Exercise tasks:
• 1. In the California hunting and habitat excerpt, how many properties are currently enrolled in the Presley Program?
• 2. Please go on with the California hunting and habitat excerpt from where it stops.

Excerpt provided:
--- --- ---
It was the voter-approved Proposition 68 in 2018 that continued funding for the California Waterfowl Habitat (Presley) Program, and it continues to be extremely popular with landowners. Over 70 properties are currently enrolled in the program throughout the state, and well over 100 more are on the waiting list to apply for the program the next time the Department has a solicitation. Since 1987 the Presley Program has boosted habitat in the Central and Sacramento valleys by more than 50 thousand acres.

More information on the California Waterfowl Habitat Program is available at Private Lands Incentive Programs.


Hunting Blinds

Q: Is it legal to set up and hunt mule deer from a hunting blind in California?
--- --- ---
Supplied records:

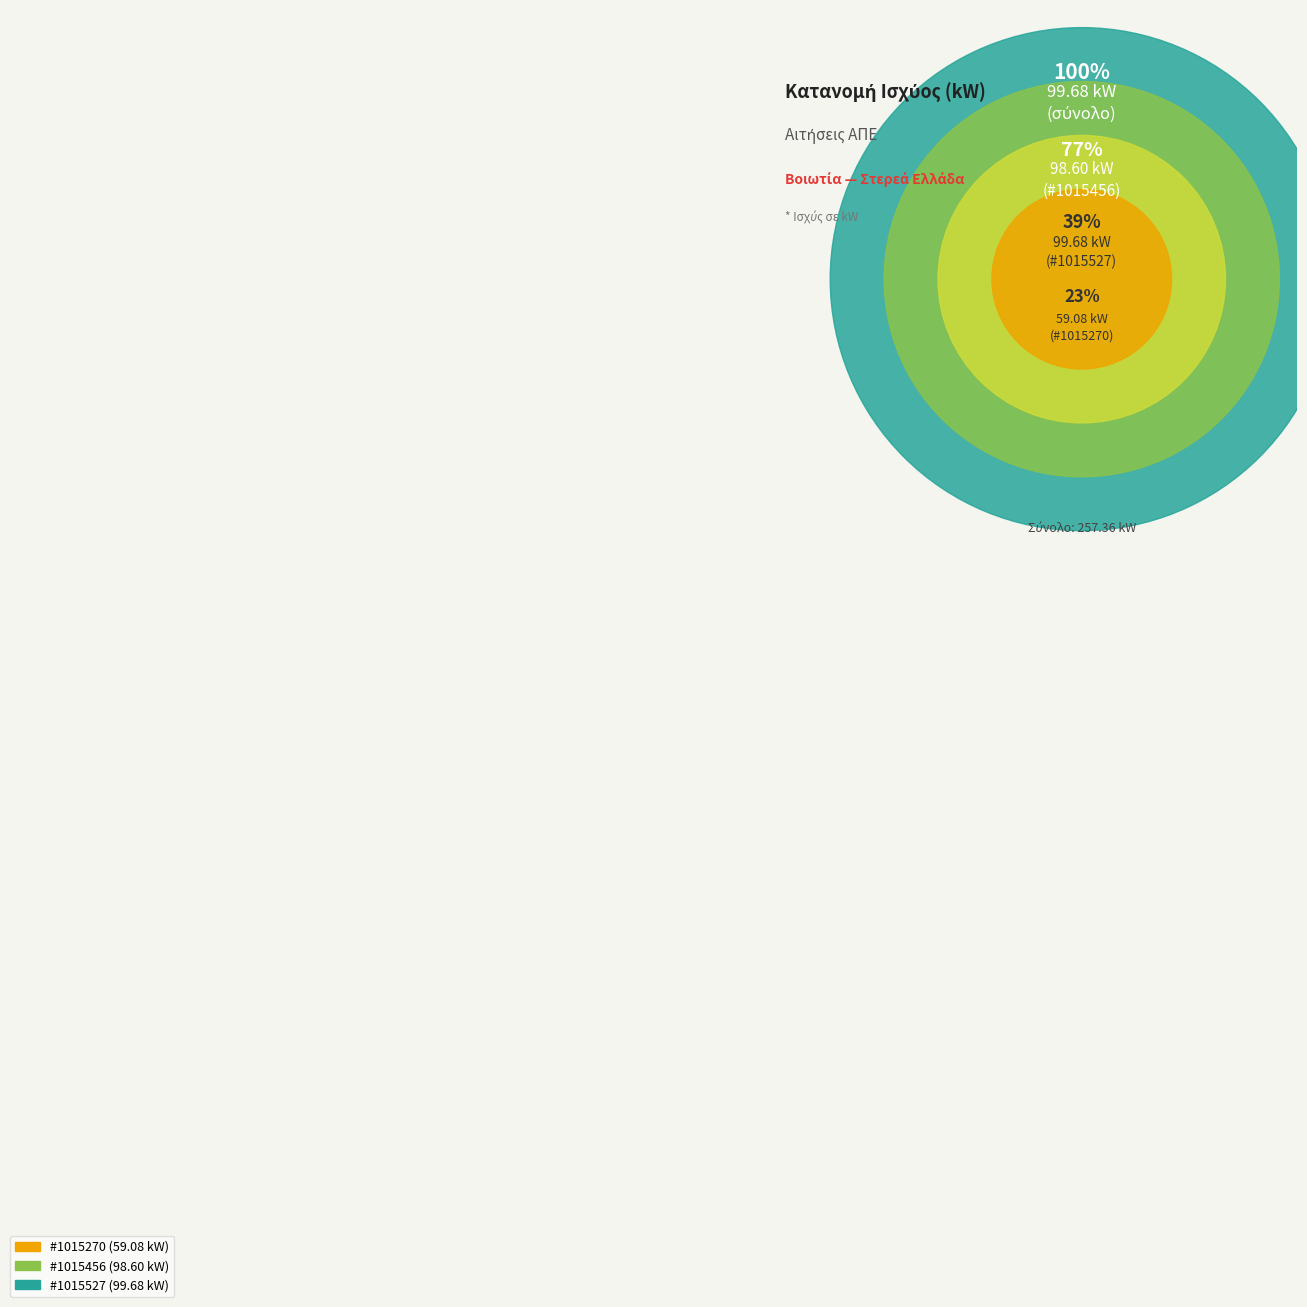

What is the largest slice in the pie chart?

1015527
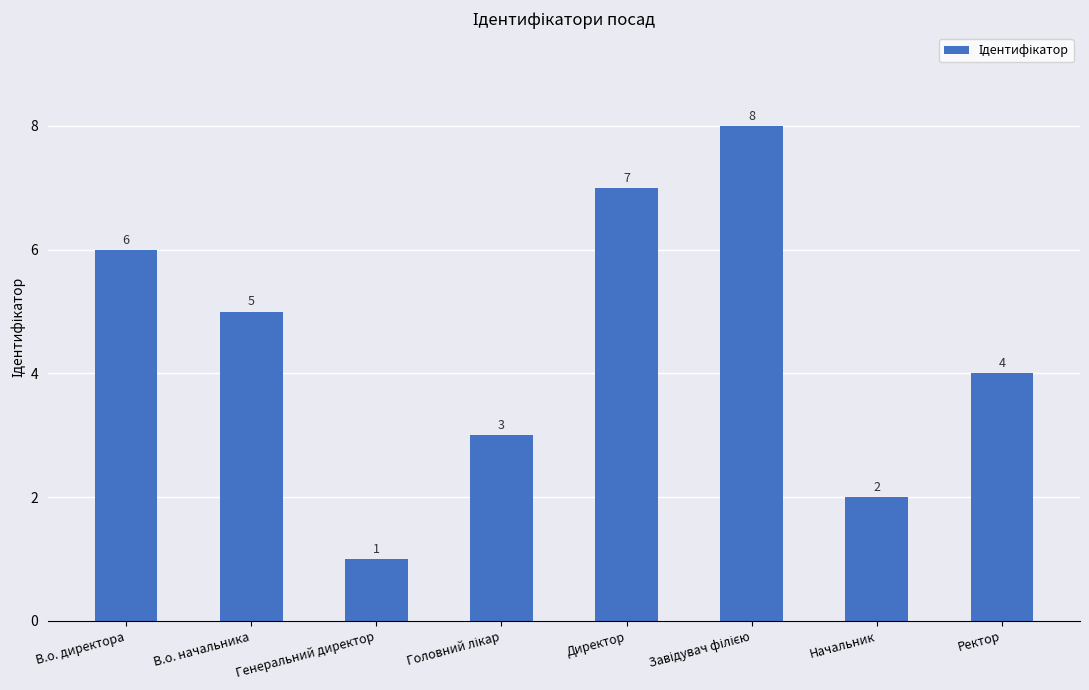

How many values are below 5?

4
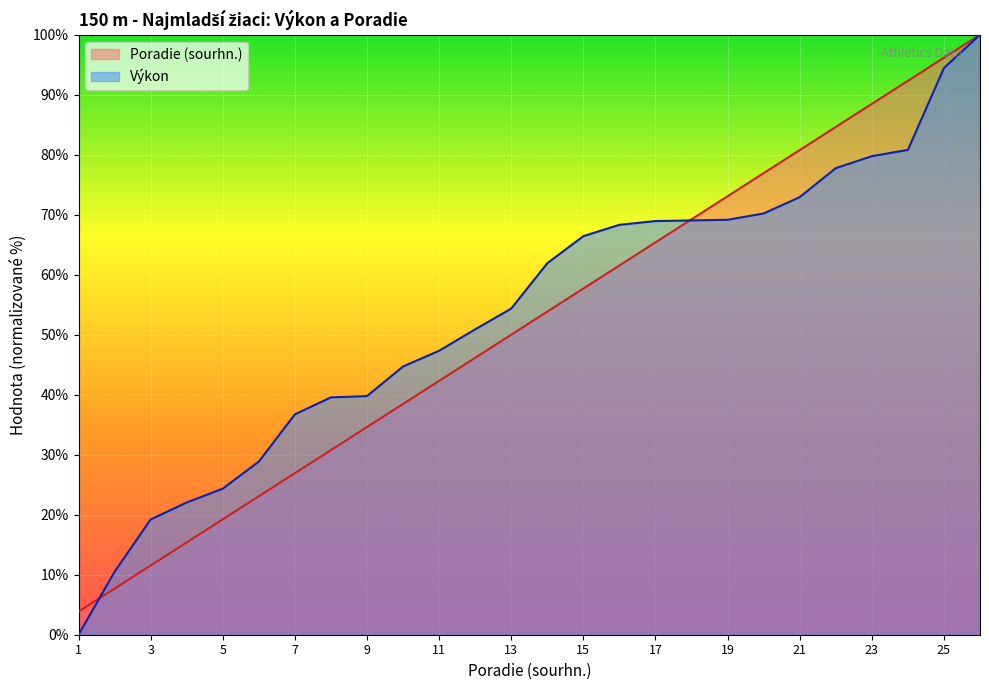

Does the chart display data point markers on the line(s)?

No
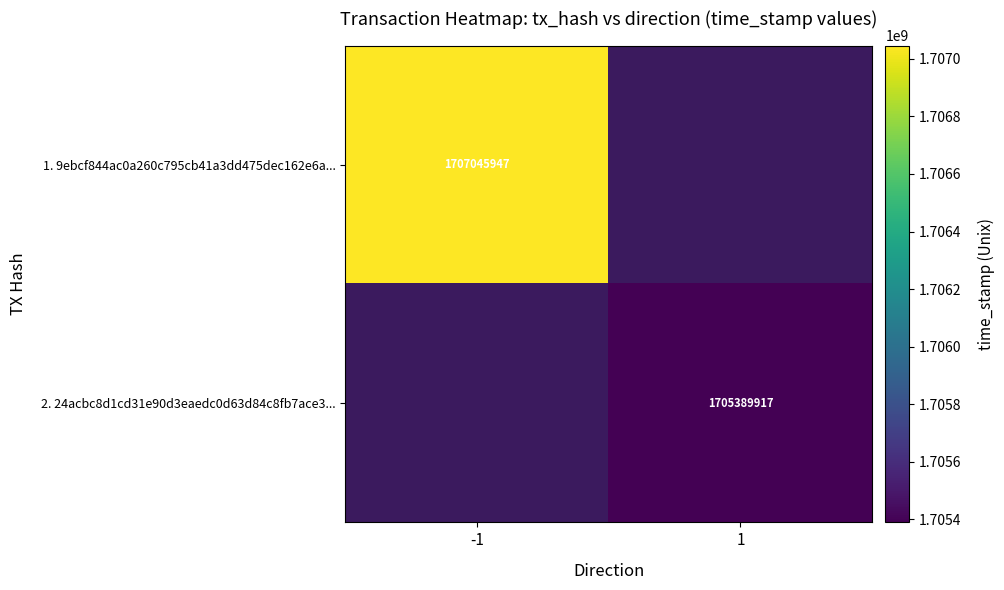

The 1. 9ebcf844ac0a260c795cb41a3dd475dec162e6a... series shows 3027703502 at -1. True or false?

False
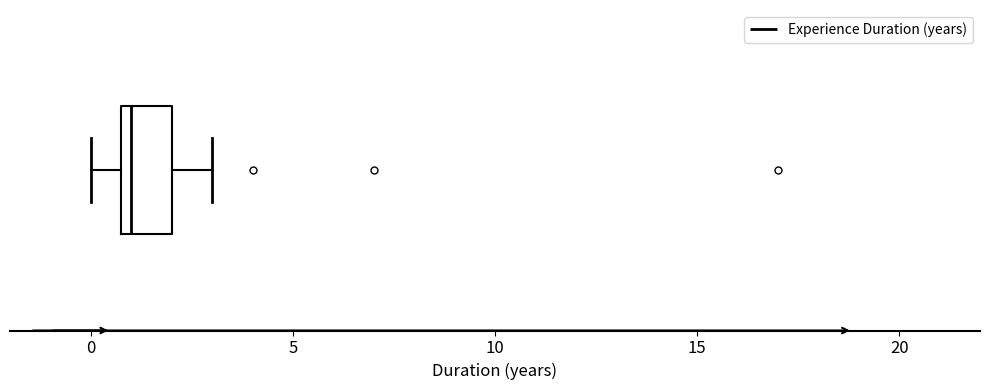

Transcribe this box plot: give where the median line is, the range the box spans, and where the two whiskers end, as read against the x-axis. The values are not printed on the chart, so give them approximately, as read against the axis.

median 1 (just right of the box's left edge), box 1 to 2, whiskers 0 to 3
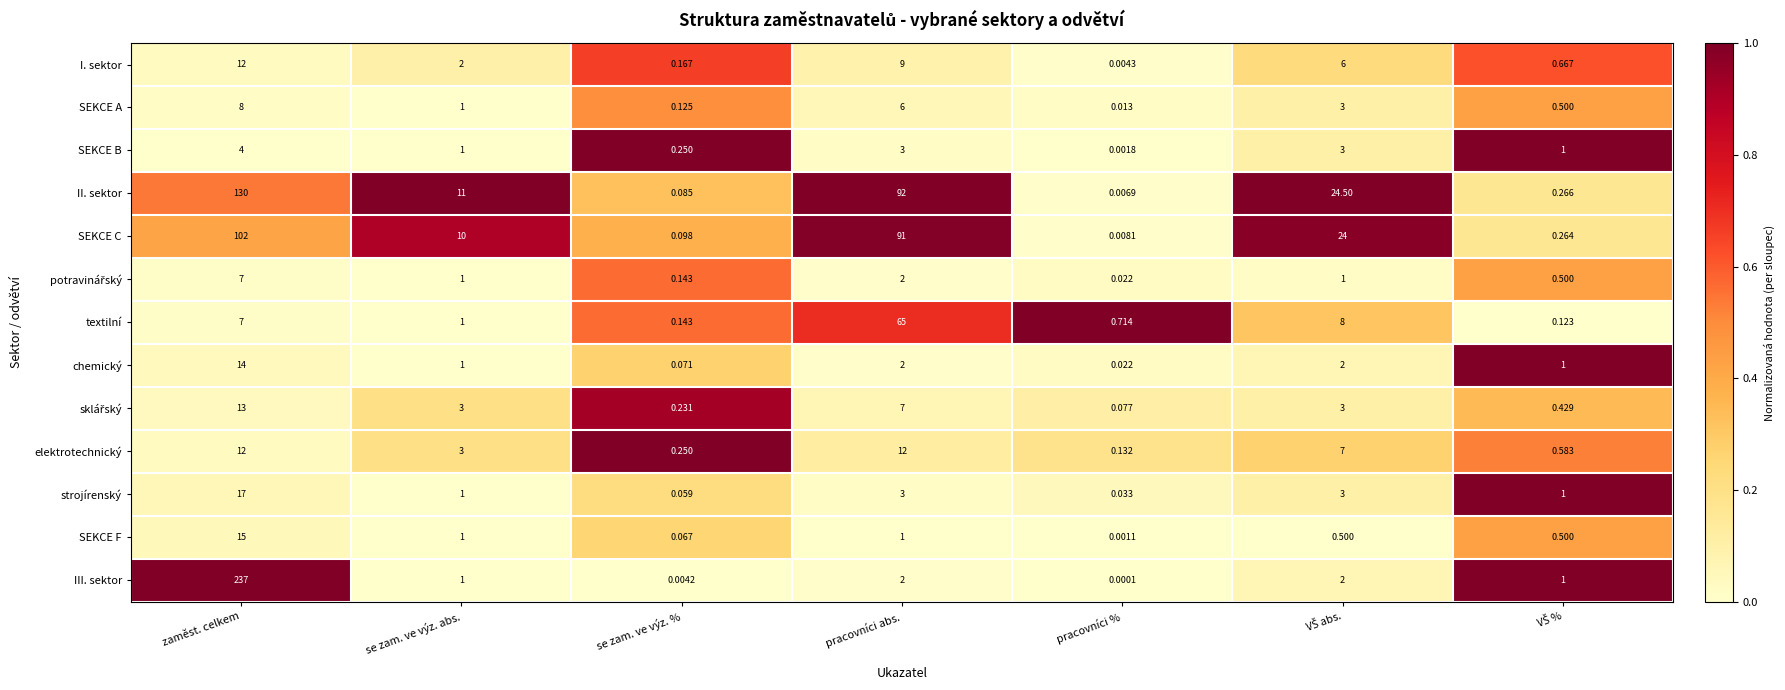

Which category has the highest value in the I. sektor series?

zaměst. celkem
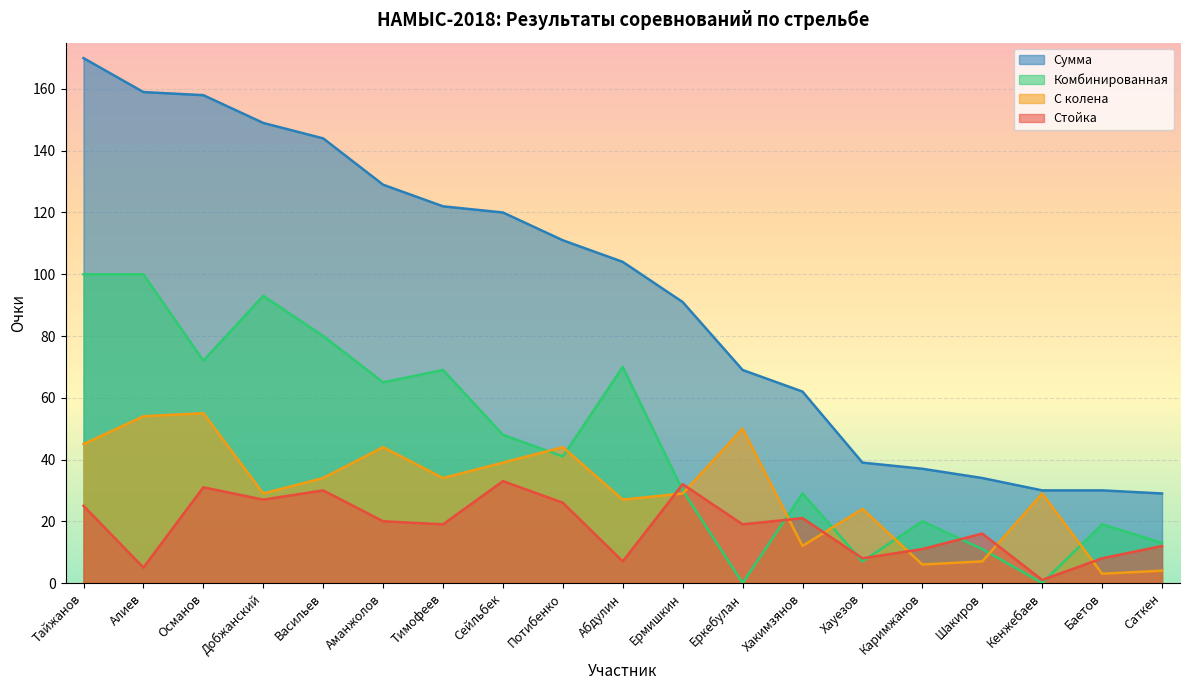

List the series in order of their overall mean, lowest first.

Стойка, С колена, Комбинированная, Сумма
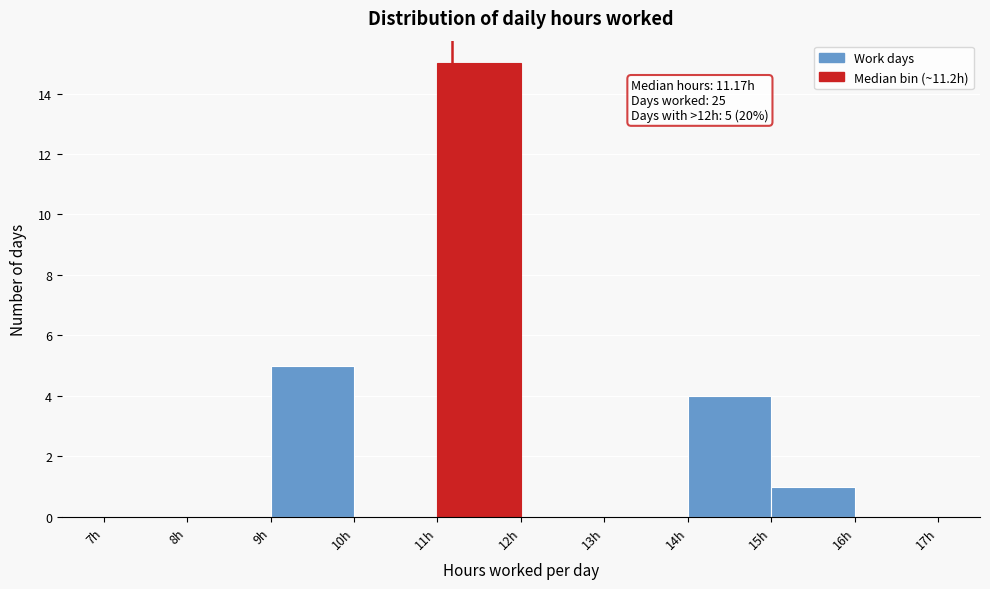

Over which range of the x-axis is the bar tallest?

11 to 12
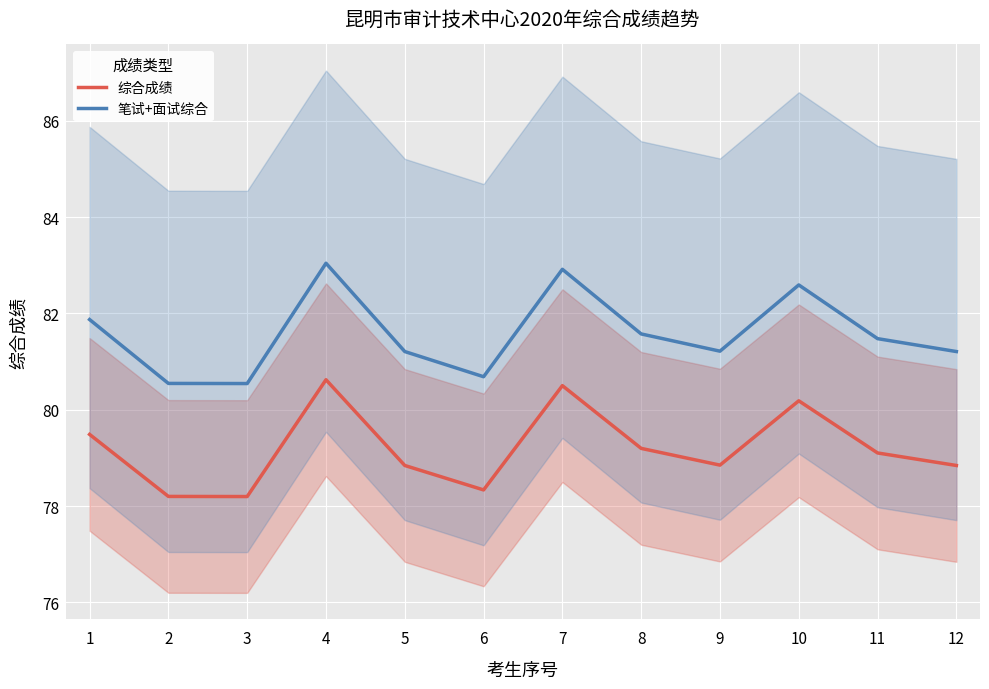

At which category is the sum across all series the highest?

4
--- --- ---
Answers to each task:
• 1. Over 70 properties.

• 2.
A: Yes, it is lawful to hunt deer from a blind. Setting up a hunting blind for deer hunting is a common strategy, whether a ground blind or a tree-stand. A hunting blind is a tent-like construction that camouflages the hunter and allows the animal to come into view and, eventually, within range for a clear shot. Hunting blinds take many forms, and some are permanent while others are portable. Some are on the ground, while more expensive blinds are elevated with legs, and require a ladder to enter. Hunters are encouraged to be considerate of their surroundings and remove any blind that’s been built or brought to the area when their hunt is completed. The full set of regulations for deer and all mammal hunting can be found at mammal hunting.


Muzzleloader Hunting

Q: What’s the attraction of hunting with a muzzleloader?

A: Muzzleloaders are single shot firearms where each round is manually loaded through the barrel. There are no rounds or casings, and instead primers, powder, a slug and wadding are used. The main attraction for many hunters using muzzleloaders is the challenge of the hunt, the experience of using a less common firearm and the potential of having additional hunting opportunities through the various muzzleloader tags available. Because the effective range of muzzleloaders is considerably less than modern rifles, this form of hunting requires a hunter to stalk closer to their quarry.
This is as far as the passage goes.